My father was an artist. I say “was” because he’s no longer able to create. But when he was still healthy he’d create elaborate signs for every birthday, baptism, and communion party, not just for his seven children but for all of our family and friends, as well. 
Our Christmas cards were Broadway productions. Ralph and Mary Lou would build a set and we kids would be dressed up as sugarplum fairies or, in my case, Rudolph. 
Yeah, we had fun. 
My dad was a genius. He designed the stained glass windows for our church. His faith combined with his genius equalled art like few people in our parish had ever seen. 
That was my dad. 
My mom is a pianist and used to sing in the opera. But she loved show tunes and Frank Sinatra, too. So every Saturday as kids, my siblings and I would find ourselves dusting window ledges or wiping the bathroom toilet while humming Puccini or perhaps something from Camelot. 
It was a great way to grow up. The Smith way.
That’s why it's a strain on my heart to see my father the way he is now: thinner, hunched over, his blue eyes not nearly as bright.  The one thing that gave him his genius has been erased like a wrong answer. 
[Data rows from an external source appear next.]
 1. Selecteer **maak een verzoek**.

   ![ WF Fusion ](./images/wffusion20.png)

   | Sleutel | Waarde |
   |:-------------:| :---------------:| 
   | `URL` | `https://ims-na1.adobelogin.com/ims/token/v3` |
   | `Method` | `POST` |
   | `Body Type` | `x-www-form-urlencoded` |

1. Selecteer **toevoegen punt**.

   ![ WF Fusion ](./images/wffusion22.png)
Alzheimer’s can do that to a person. It’s been eight years now since my father was diagnosed. He still knows my name but always states it as a question, searching my eyes and the contours of my face to make sure he’s got it right:
“Are you...Christina?”
“And your last name is Smith.”
That last line he speaks declaratively, like it's something he knows for sure.
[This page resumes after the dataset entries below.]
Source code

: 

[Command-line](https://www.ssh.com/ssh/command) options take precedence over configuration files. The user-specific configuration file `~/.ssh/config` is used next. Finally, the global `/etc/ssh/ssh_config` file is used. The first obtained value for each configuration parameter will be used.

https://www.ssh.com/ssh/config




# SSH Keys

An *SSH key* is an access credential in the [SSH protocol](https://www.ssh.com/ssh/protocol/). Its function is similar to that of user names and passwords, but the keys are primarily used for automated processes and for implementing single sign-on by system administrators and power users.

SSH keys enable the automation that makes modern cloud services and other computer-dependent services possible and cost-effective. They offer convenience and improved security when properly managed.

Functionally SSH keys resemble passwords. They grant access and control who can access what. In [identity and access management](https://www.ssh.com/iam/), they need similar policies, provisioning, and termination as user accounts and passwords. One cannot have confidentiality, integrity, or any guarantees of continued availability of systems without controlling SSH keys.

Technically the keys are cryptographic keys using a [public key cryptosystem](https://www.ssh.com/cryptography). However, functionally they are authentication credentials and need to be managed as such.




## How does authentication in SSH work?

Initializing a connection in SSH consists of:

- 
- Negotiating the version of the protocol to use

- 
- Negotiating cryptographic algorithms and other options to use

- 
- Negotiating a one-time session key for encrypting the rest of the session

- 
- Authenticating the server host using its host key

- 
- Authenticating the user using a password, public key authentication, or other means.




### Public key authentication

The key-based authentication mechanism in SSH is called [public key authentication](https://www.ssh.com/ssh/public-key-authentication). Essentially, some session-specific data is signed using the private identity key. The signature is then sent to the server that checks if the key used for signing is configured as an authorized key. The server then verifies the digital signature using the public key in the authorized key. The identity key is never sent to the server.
“Yep. My last name is Smith.”
“Your name is Christina Smith,” he repeats.
We say the next part together, every time.
“Christina Smith. That’s it. Fort Pitt!”
And then we laugh hysterically, my Dad’s old laugh, the real one. I have no idea what “Fort Pitt” is, but I don’t care. The rhyming sounds help him remember me. 
Thank God he still remembers me. 

Wednesday, December 8, 2010

Happy Days Part II: A Very Merry Chris Smith!

Adam and I are hosting his family’s Christmas gathering for the first time. The last time most of them were at our apartment we had no furniture and served cheeseburgers and hot dogs on the grill. 
This time it’ll be crown roast, my famous mashed potatoes and my grandmother’s totally-made-from-scratch-stuffing (if I can get it right!). 
When I told my family about our hosting gig, they did what they normally do whenever I say “Adam’s family.”
They started singing, “The Addams Family. Buh-da-da-dum. Snap-snap...” Nothing derogatory, of course. That's just how maniacally silly we are.
But I digress...
Truth be told, I’m sort of a Christmas crazy person, so I really can’t wait. We'll have a fire, maybe sing Christmas carols while Adam and I play guitar. Yeah, the stockings with our initials are beyond cheesy but I still love them more than you’ll ever know.